2020 VISION: The first five years (from minus two to plus three) determine the life-chances, success and happiness of us all. Yet society tends to overlook this in the interests of gender equality and full employment. Remote working could help us square this circle without compromising the needs of child or mother. But, if the mother has to outsource childcare, how can we ensure that alternatives are so good that neither babies nor parents notice the difference? The young knowledge-based workers of 2020 are coming into the world right now, and early experiences will determine whether they fulfil their adult potential.

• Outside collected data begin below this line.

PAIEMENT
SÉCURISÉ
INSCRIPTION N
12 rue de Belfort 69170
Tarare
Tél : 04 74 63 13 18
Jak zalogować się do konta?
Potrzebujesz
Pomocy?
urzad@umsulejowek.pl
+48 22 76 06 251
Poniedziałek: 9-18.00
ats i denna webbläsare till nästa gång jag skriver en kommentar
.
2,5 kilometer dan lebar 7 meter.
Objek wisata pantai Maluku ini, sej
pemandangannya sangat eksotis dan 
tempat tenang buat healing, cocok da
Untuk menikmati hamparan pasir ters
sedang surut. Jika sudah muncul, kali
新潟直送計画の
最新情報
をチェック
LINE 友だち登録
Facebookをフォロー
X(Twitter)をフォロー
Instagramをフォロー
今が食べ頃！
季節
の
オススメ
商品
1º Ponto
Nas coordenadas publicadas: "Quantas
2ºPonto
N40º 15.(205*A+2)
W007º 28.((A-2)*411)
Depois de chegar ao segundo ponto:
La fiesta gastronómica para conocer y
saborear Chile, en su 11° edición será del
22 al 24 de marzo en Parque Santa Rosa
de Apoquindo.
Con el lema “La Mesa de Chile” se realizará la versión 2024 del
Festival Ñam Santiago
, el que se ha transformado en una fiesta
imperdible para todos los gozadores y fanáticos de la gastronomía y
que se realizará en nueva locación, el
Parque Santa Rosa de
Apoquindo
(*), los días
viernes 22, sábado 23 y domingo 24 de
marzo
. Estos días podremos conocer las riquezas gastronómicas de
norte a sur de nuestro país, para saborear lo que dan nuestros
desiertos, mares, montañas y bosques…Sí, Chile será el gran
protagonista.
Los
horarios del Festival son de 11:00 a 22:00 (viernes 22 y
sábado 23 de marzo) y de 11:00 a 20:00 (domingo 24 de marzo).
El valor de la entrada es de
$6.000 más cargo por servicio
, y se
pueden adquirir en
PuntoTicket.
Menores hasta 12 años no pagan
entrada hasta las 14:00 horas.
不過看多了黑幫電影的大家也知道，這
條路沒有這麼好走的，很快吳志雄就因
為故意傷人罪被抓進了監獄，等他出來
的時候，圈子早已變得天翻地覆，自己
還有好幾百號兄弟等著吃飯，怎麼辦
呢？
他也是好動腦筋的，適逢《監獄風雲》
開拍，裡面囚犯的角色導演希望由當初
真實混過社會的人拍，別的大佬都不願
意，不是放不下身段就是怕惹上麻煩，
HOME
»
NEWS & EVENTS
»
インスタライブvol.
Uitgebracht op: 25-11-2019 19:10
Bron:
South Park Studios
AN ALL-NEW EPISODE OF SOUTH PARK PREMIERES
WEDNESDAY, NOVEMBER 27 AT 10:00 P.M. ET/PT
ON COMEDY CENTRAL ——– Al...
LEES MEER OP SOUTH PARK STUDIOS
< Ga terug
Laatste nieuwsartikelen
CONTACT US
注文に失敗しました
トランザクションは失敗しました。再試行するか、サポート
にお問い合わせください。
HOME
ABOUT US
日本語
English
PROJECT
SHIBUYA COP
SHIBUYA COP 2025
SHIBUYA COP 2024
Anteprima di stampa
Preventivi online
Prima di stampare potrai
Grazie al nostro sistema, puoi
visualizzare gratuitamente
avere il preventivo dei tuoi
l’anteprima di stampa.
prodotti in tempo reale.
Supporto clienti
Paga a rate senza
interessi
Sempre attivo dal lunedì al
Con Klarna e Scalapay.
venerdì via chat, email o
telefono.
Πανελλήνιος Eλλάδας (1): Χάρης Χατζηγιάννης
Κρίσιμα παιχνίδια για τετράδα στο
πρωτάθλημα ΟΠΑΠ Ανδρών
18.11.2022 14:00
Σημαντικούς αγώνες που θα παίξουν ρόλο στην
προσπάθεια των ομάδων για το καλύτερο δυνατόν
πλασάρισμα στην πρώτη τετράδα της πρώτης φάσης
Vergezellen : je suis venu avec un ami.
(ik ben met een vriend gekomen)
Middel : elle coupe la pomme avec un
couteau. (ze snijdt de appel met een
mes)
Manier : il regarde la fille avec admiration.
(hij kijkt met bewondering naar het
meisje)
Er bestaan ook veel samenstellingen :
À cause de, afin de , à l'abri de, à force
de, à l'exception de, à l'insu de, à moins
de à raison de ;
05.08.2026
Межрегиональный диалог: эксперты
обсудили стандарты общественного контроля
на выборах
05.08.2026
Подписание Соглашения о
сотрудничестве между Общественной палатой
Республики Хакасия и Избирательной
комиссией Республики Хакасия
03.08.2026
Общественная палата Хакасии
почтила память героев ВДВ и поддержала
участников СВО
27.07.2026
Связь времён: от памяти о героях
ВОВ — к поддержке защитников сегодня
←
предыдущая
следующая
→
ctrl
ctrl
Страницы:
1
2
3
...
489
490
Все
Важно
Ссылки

PROJECT LEADERSHIP: Having selected and nurtured the key skills and, from this pool of excellence, appointed the officers and crew to man the best ship in the fleet, the success of the mission still depends upon the Captain. That is, not a guy with MS Project on his PC, but someone with leadership and vision who understands that he/she is managing people. Deficiency here is why most IT-intensive projects fail, or fall short of the actual requirement, despite often having a plethora of technical skills and methodologies, a tactical steering committee (ten hands on the tiller must surely be better than one) and an entourage of management consultants.

HALF EMPTY: Surveys conclude that half of all IT vacancies go unfilled, and that half of all development staff are working on projects that will eventually fail. This suggests a shortage of management skills rather than the much-vaunted shortage of technical skills. But managers seldom recognise a skill deficit in themselves, so they ‘find’ the problem elsewhere and report accordingly. Proper training of project managers would have a far more sustainable benefit than scouring the far-flung empire for the hot skills of the moment.